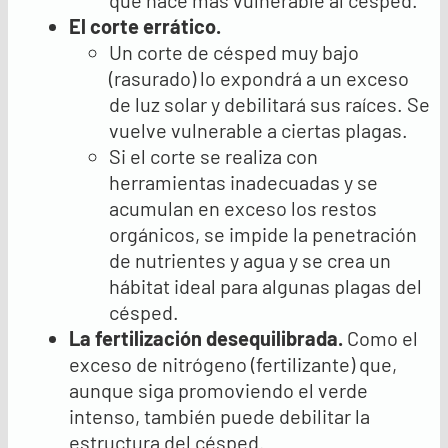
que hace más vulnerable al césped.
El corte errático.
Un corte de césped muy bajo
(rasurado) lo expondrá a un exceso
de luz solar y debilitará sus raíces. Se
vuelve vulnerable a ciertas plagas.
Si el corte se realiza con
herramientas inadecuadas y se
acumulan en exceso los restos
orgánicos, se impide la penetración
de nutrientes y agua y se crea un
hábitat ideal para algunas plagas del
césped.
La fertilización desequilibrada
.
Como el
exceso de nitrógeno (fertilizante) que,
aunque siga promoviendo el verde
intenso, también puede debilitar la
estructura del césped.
==
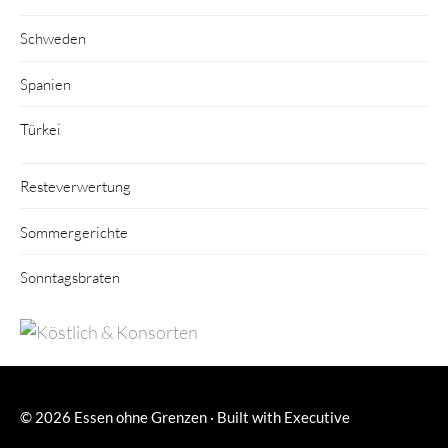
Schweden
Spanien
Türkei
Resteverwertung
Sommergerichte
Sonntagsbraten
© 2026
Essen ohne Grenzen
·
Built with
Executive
--
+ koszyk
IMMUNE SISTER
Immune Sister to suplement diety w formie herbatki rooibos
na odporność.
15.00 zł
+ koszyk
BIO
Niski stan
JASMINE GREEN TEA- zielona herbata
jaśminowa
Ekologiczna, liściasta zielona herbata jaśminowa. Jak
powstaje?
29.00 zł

(What you need to do)
Copy out word for word the stretch from the line containing "que hace más vulnerable al césped." through the line containing "estructura del césped.", including both of those lines.

(Task output)
que hace más vulnerable al césped.
El corte errático.
Un corte de césped muy bajo
(rasurado) lo expondrá a un exceso
de luz solar y debilitará sus raíces. Se
vuelve vulnerable a ciertas plagas.
Si el corte se realiza con
herramientas inadecuadas y se
acumulan en exceso los restos
orgánicos, se impide la penetración
de nutrientes y agua y se crea un
hábitat ideal para algunas plagas del
césped.
La fertilización desequilibrada
.
Como el
exceso de nitrógeno (fertilizante) que,
aunque siga promoviendo el verde
intenso, también puede debilitar la
estructura del césped.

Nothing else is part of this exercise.